> [課題] 以下の行をすべて、画像を除いて一字一句違えずに書き写してください。

> [提示資料]
------------------------------------------------------------------------
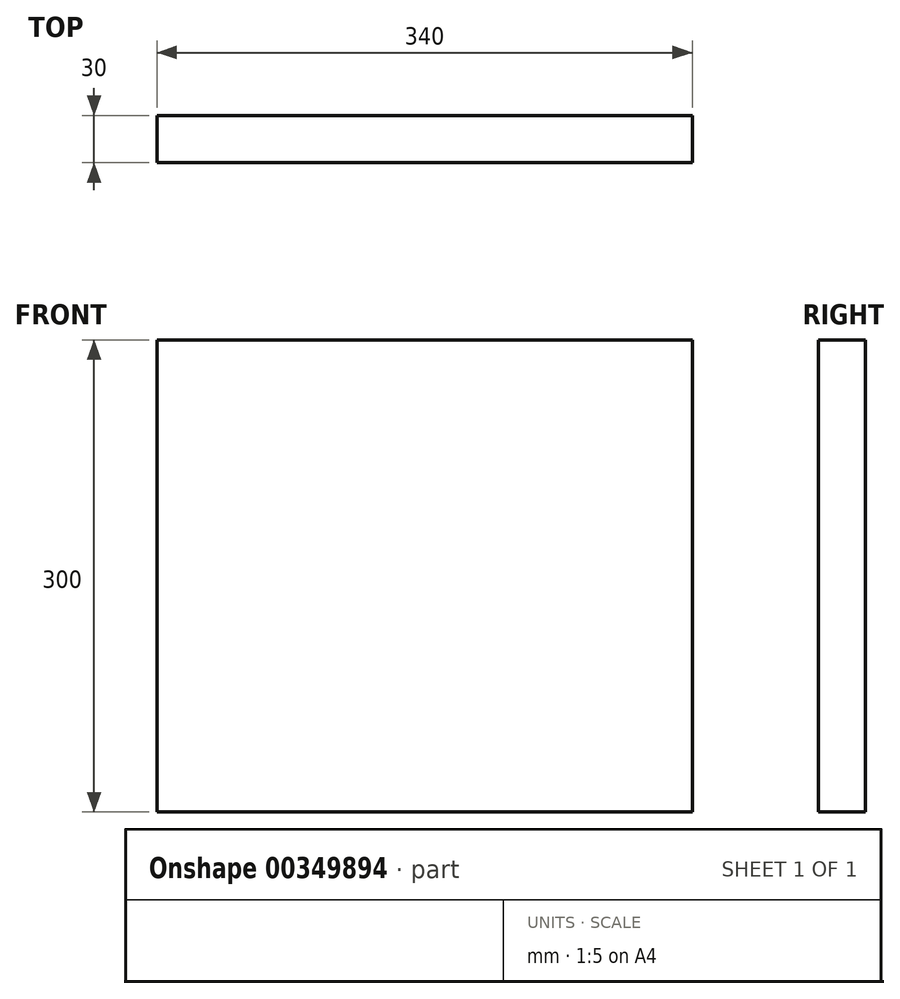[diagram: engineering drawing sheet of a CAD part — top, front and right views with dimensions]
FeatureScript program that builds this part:
annotation { "Feature Type Name" : "Feature", "Feature Type Description" : "" }
export const myFeature = defineFeature(function(context is Context, id is Id, definition is map)
    precondition{}
    {
        {
            var Q0;
            Q0=qCreatedBy(makeId("Front.planeOp"),FACE);
            var sketch = newSketch(context, id + "F0", { "sketchPlane" : qUnion([Q0])});
            skLineSegment(sketch, "E0.bottom", {"start": v(0, 0) * mm, "end": v(340, 0) * mm});
            skLineSegment(sketch, "E0.top", {"start": v(0, -300) * mm, "end": v(340, -300) * mm});
            skLineSegment(sketch, "E0.left", {"start": v(0, 0) * mm, "end": v(0, -300) * mm});
            skLineSegment(sketch, "E0.right", {"start": v(340, 0) * mm, "end": v(340, -300) * mm});
            skSolve(sketch);
        }
        {
            var Q0;
            Q0 = qSketchRegion(id + "F0", true);
            extrude(context, id + "F1", {"entities" : qUnion([Q0]), "depth" : 30 * mm});
        }
    });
------------------------------------------------------------------------
> [解答]
[diagram: engineering drawing sheet of a CAD part — top, front and right views with dimensions]
FeatureScript program that builds this part:
annotation { "Feature Type Name" : "Feature", "Feature Type Description" : "" }
export const myFeature = defineFeature(function(context is Context, id is Id, definition is map)
    precondition{}
    {
        {
            var Q0;
            Q0=qCreatedBy(makeId("Front.planeOp"),FACE);
            var sketch = newSketch(context, id + "F0", { "sketchPlane" : qUnion([Q0])});
            skLineSegment(sketch, "E0.bottom", {"start": v(0, 0) * mm, "end": v(340, 0) * mm});
            skLineSegment(sketch, "E0.top", {"start": v(0, -300) * mm, "end": v(340, -300) * mm});
            skLineSegment(sketch, "E0.left", {"start": v(0, 0) * mm, "end": v(0, -300) * mm});
            skLineSegment(sketch, "E0.right", {"start": v(340, 0) * mm, "end": v(340, -300) * mm});
            skSolve(sketch);
        }
        {
            var Q0;
            Q0 = qSketchRegion(id + "F0", true);
            extrude(context, id + "F1", {"entities" : qUnion([Q0]), "depth" : 30 * mm});
        }
    });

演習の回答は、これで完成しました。